CRUD operations in HBase in Hadoop - Time & Space Complexity
When working with HBase, it is important to understand how the time to perform create, read, update, and delete actions changes as the data grows.
We want to know how the time needed grows when we add more data or perform more operations.
Analyze the time complexity of the following HBase CRUD operations.
// Put operation to add or update a row
Put put = new Put(Bytes.toBytes("row1"));
put.addColumn(Bytes.toBytes("cf"), Bytes.toBytes("qual"), Bytes.toBytes("value"));
table.put(put);
// Get operation to read a row
Get get = new Get(Bytes.toBytes("row1"));
Result result = table.get(get);
// Delete operation to remove a row
Delete delete = new Delete(Bytes.toBytes("row1"));
table.delete(delete);
This code shows how to add or update a row, read a row, and delete a row in HBase.
Look at what repeats or takes time in these operations.
- Primary operation: Accessing a single row by its key.
- How many times: Each operation works on one row at a time, so it happens once per operation.
As the number of rows in the table grows, each operation still targets one row by key.
| Input Size (n) | Approx.
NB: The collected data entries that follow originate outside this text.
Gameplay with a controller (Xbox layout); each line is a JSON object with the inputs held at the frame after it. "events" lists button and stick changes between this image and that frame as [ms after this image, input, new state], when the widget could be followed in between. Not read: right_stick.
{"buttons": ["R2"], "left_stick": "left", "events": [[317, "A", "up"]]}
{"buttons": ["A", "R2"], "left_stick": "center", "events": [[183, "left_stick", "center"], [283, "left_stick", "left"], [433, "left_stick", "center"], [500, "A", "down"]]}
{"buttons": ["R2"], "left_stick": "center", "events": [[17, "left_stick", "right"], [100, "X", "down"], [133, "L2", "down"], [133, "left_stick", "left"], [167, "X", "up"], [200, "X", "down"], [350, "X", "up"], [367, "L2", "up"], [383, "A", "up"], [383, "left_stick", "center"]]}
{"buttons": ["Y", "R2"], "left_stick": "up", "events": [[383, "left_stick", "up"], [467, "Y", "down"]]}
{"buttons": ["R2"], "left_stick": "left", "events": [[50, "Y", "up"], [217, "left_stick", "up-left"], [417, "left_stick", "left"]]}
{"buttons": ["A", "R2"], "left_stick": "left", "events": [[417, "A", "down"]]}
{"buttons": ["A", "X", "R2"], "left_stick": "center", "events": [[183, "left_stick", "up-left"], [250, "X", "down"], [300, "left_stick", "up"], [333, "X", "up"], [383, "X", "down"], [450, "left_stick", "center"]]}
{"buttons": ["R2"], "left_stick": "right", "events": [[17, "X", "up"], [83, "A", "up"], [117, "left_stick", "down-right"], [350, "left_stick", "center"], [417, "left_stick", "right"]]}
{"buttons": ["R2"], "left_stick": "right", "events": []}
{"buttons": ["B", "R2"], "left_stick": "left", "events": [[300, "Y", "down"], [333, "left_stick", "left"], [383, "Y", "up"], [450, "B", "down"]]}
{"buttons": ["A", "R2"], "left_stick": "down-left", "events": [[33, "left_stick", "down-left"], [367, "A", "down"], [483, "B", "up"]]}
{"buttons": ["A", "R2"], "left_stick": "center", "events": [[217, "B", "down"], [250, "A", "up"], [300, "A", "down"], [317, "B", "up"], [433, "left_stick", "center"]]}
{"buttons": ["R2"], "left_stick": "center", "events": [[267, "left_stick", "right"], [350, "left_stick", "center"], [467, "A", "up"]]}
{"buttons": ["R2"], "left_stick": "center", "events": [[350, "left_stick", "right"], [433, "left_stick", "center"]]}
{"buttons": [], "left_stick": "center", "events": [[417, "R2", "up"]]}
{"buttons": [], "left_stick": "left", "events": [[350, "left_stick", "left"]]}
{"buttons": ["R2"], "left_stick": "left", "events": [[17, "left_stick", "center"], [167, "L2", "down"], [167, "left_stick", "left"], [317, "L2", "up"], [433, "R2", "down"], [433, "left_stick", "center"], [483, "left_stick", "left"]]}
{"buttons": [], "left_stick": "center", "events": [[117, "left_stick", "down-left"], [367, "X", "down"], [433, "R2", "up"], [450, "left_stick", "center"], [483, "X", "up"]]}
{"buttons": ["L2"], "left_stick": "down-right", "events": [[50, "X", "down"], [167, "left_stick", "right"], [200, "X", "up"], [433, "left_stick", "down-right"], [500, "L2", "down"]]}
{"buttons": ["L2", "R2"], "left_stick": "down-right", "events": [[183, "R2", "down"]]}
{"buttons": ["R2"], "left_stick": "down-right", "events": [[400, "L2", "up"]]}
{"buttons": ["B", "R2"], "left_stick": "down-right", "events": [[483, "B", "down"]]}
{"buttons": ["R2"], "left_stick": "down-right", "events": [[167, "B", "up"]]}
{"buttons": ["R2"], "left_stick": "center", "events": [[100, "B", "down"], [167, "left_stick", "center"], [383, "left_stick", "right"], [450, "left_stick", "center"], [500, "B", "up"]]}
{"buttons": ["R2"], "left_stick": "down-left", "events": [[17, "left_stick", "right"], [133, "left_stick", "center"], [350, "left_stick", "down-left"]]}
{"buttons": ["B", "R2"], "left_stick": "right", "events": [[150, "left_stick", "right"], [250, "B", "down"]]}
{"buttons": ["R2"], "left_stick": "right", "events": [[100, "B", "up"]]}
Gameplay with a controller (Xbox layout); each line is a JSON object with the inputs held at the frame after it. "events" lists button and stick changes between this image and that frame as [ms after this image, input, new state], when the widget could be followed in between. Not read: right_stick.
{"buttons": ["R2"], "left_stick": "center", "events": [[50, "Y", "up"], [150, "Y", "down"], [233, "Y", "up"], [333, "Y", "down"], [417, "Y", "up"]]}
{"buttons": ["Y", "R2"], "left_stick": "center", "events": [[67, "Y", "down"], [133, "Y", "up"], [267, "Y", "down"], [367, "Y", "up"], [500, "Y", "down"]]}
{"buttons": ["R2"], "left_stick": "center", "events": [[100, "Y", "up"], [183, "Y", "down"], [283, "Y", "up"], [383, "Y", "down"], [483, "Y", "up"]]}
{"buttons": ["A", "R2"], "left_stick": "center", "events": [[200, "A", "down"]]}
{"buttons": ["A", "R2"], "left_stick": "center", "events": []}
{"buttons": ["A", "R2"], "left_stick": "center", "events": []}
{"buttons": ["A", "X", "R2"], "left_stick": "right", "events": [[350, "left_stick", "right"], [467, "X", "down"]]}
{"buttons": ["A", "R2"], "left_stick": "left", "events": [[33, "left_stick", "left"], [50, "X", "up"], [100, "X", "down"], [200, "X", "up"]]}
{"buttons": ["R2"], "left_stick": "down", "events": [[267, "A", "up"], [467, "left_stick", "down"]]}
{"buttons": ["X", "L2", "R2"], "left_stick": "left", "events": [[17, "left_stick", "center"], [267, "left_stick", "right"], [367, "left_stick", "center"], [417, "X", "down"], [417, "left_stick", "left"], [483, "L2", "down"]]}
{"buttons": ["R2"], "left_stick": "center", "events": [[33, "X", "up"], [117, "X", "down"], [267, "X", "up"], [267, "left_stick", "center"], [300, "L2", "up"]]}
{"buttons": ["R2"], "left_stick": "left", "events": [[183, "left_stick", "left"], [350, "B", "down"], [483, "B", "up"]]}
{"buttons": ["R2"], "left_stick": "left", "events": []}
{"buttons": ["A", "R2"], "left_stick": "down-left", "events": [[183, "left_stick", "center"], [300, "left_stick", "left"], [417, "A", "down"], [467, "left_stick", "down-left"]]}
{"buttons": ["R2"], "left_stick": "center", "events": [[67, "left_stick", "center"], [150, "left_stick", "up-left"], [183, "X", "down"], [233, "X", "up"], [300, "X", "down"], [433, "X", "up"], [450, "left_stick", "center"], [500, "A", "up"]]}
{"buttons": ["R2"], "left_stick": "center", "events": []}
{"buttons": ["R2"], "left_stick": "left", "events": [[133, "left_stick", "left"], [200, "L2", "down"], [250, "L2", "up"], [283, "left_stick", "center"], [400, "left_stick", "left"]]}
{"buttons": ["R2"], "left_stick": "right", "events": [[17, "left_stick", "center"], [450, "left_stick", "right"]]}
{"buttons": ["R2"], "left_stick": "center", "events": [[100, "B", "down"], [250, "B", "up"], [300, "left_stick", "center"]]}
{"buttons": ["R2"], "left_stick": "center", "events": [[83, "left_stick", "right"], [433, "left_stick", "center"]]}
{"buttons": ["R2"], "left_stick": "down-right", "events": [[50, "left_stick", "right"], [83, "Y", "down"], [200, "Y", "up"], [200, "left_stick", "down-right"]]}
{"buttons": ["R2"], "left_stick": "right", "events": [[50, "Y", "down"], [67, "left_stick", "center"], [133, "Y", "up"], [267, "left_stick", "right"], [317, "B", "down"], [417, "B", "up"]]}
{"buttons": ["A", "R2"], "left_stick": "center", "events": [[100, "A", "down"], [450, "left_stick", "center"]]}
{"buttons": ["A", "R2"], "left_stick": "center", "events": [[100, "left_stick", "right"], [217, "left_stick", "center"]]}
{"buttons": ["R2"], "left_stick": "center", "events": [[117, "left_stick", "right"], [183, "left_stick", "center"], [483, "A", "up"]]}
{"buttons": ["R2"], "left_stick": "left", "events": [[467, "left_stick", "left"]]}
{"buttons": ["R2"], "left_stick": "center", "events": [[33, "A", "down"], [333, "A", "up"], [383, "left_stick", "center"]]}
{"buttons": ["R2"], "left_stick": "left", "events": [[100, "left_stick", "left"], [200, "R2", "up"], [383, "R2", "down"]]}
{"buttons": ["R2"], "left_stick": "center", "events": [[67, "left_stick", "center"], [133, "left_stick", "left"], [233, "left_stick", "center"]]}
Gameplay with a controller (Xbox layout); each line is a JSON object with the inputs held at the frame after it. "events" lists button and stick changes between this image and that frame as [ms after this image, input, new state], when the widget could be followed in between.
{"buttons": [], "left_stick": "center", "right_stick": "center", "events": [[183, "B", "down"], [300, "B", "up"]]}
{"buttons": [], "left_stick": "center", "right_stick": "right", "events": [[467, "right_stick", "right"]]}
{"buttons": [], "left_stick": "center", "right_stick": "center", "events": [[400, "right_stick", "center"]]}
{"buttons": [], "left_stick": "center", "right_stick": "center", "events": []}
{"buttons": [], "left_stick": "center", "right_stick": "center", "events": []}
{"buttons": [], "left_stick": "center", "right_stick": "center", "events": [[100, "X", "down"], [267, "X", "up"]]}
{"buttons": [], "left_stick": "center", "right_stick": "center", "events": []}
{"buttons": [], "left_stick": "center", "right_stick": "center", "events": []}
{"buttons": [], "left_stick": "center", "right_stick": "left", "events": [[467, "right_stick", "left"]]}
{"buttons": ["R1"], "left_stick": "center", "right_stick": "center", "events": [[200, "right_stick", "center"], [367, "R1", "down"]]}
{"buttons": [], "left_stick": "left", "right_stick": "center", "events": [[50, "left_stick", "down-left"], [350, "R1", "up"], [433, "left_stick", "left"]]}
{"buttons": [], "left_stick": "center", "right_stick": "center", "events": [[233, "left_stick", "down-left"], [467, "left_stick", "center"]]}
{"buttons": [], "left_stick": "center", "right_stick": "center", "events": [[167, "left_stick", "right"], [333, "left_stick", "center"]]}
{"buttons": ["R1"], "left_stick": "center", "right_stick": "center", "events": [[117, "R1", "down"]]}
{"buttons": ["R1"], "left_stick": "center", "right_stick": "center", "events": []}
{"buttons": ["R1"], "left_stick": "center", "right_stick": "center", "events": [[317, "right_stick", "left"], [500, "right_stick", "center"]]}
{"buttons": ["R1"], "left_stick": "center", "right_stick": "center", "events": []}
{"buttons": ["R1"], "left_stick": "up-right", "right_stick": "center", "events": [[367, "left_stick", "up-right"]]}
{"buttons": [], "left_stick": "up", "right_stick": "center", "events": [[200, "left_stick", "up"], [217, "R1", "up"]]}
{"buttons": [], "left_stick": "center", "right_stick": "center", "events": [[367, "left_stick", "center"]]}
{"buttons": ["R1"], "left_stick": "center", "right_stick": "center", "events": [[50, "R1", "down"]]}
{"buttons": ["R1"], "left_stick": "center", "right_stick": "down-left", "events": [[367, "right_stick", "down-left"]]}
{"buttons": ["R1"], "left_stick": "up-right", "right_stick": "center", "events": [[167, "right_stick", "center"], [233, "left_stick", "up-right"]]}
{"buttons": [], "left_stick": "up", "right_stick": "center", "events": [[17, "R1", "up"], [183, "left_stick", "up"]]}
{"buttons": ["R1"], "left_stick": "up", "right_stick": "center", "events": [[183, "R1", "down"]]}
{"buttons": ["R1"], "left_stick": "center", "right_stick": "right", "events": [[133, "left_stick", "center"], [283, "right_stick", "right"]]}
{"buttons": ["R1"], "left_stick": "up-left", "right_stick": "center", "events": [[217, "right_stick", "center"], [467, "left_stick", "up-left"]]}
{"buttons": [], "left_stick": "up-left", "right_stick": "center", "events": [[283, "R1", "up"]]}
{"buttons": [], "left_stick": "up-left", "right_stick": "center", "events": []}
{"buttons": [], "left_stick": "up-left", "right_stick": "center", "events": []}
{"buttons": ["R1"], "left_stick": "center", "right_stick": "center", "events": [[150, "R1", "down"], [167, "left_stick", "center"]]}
Operations |
|---|---|
| 10 | About 1 step per operation |
| 100 | About 1 step per operation |
| 1000 | About 1 step per operation |
Pattern observation: The time to perform each operation stays roughly the same no matter how many rows exist.
Time Complexity: O(1)
This means each create, read, update, or delete action takes about the same time regardless of table size.
[X] Wrong: "CRUD operations get slower as the table grows because there are more rows to check."
[OK] Correct: HBase uses keys and indexes to jump directly to the row, so it does not scan all rows each time.
Understanding that HBase CRUD operations run in constant time helps you explain how big data systems handle large datasets efficiently.
"What if we tried to scan the entire table instead of accessing by row key? How would the time complexity change?"